New clues reveal more of Matthew Flinders

Letters and books from Captain Matthew Flinders have been recently donated to the National Archives of Australia, which Flinders University historian Dr Gillian Dooley says highlights “two sides of Matthew Flinders”.

One of Matthew Flinders many journal entries.

On the eve of Flinders’ birthday (16 March 1774), these items provide valuable fresh insight into Flinders’ curious nature and character – especially Flinders’ copy of British editor John Hawkesworth’s 1773 collection of accounts of four voyages to the Southern Hemisphere, which included James Cook’s observations of longitude along the east coast of Australia.

“Interestingly, Flinders recorded his corrections to Cook’s observations in the book’s margins, explaining in a later memoir that Cook was working with less sophisticated equipment 30 years earlier. But he was uneasy about it,” Dr Dooley says.

A painting of Matthew Flinders’ wife Ann and Isabella (both seated), who both wrote letters to Naval officer Flinders while he was at sea.

“He wrote, ‘If the corrections shall be found to approximate to the truth I shall be excused; if it should prove otherwise, I shall never excuse myself.’

“He also noted some words from the language of the First Australians in King George Sound in Western Australia, alongside Cook’s vocabulary from the east coast, demonstrating his awareness (also noted in his ship’s log) of the differences in the Australian languages.”

Another item to join the National Archives collection is a letter Captain Flinders wrote to his wife Ann’s teenage half-sister, Isabella, in April 1801, shortly after Flinders’ marriage.

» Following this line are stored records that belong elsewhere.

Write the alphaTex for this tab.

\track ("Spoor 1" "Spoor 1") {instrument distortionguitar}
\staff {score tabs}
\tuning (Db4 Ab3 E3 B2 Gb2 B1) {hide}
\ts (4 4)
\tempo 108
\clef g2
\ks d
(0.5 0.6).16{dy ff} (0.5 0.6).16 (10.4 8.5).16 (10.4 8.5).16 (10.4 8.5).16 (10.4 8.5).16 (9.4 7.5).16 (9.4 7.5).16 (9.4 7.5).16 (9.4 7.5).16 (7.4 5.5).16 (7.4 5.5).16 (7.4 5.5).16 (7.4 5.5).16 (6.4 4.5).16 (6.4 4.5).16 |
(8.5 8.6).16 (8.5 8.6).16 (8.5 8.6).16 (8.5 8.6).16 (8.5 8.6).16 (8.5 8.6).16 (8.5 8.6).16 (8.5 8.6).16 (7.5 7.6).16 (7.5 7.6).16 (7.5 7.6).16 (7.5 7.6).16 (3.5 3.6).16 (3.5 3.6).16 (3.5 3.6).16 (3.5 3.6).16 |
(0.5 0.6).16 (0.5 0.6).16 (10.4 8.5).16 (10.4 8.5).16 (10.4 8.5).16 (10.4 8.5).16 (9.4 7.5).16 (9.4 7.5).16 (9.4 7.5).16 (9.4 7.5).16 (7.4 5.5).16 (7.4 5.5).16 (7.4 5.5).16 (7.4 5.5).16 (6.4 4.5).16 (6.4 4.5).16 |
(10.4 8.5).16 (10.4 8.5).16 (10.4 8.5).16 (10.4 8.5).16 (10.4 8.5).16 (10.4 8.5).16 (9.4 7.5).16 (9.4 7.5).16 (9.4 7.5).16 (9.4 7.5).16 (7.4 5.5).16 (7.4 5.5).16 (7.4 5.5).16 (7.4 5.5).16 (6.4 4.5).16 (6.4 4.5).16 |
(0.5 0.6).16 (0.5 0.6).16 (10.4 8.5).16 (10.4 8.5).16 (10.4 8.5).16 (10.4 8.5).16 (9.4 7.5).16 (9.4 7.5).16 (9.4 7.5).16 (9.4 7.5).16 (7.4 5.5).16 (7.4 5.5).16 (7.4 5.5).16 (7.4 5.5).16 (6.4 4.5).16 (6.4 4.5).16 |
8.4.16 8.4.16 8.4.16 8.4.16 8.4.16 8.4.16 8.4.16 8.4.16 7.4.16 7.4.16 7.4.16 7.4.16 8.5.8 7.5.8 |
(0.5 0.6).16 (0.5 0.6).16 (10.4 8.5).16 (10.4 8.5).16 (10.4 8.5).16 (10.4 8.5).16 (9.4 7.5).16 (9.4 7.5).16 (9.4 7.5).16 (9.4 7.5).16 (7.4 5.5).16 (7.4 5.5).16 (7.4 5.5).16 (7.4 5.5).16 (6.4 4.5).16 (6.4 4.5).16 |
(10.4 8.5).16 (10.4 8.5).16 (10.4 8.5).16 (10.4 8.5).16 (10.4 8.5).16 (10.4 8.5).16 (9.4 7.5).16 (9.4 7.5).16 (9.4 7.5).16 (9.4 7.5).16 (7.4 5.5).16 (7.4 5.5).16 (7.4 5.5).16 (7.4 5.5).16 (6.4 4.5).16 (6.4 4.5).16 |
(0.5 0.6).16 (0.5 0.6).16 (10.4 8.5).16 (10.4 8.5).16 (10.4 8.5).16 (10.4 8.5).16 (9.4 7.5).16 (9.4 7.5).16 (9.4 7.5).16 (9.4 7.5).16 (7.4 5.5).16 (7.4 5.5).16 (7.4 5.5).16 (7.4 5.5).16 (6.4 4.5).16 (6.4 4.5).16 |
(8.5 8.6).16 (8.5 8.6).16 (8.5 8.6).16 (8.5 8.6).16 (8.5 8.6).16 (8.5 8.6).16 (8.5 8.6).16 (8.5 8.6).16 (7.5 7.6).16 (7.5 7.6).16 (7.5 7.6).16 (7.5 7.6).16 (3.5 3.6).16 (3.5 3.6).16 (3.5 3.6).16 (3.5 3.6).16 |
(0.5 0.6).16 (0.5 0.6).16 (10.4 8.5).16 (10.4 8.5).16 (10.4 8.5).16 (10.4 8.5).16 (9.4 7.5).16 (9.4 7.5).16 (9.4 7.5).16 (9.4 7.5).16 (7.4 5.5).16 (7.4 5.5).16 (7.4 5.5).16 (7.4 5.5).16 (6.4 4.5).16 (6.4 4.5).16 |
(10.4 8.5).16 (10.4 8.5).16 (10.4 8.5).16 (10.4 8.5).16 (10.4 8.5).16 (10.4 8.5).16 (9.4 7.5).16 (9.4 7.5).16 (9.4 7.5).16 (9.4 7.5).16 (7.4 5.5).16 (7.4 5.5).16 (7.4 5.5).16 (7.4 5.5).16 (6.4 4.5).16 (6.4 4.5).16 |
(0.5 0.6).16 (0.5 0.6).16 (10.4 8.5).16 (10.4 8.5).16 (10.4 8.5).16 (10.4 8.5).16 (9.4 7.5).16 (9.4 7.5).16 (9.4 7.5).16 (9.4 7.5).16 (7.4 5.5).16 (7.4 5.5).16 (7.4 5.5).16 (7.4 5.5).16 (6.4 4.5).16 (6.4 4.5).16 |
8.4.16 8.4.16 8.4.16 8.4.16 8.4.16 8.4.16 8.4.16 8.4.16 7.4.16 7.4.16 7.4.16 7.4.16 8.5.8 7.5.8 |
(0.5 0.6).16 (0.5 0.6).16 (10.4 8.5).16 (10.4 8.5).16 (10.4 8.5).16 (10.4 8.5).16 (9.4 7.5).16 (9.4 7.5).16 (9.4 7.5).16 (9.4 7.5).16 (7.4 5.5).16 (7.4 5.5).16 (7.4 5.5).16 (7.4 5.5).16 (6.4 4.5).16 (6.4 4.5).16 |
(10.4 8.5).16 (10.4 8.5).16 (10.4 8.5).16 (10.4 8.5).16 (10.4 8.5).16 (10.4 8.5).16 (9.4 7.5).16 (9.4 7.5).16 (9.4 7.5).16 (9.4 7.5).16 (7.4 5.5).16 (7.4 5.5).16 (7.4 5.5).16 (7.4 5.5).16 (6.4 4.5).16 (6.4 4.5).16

“Isabella, or Belle, was much younger than Ann and when Flinders left England in July 1801, she was there to see him off,” notes Dr Dooley, author of Matthew Flinders: The Man Behind the Map.

“Isabella recalled the day in a later memoir: noting his uniform, ‘his cocked hat put slightly over one eye – his sword by his side – did he not look handsome?’

“This newly discovered letter shows that Flinders already had an affectionate and sometimes combative relationship with his teenage sister-in-law.

Flinders statue at the entrance to Flinders University

“These two items show the conscientious scientist, aware of his responsibilities to science and to posterity, alongside the affectionate family man who, while deeply in love with his wife, had a close and playful relationship with his in-laws.”

Belle wrote another letter to Flinders in 1810. Ann was still upset and missing him, but, Belle says, ‘for my part, if I were ever sure my husband would be taken abroad, and confined there for nine, or 10 years, I would marry tomorrow.’

Isabella never married, and lived with Ann throughout her long widowhood after Matthew Flinders’ premature death in Mauritius on July 1814.

Later buried at St James’s cemetery in London, Flinders’ remains were unearthed during an archaeological excavation preceding a major new railway development in January 2019 and his final resting place is due to be his birthplace Donington in Lincolnshire, England, in July 2024.

The Flinders Ranges, Flinders University, Flinders Chase are just a few of the important South Australian places named after the English explorer. Flinders’ and Baudin’s maritime explorations and detailed charts supported European settlement of the southern and western colonies of Australia.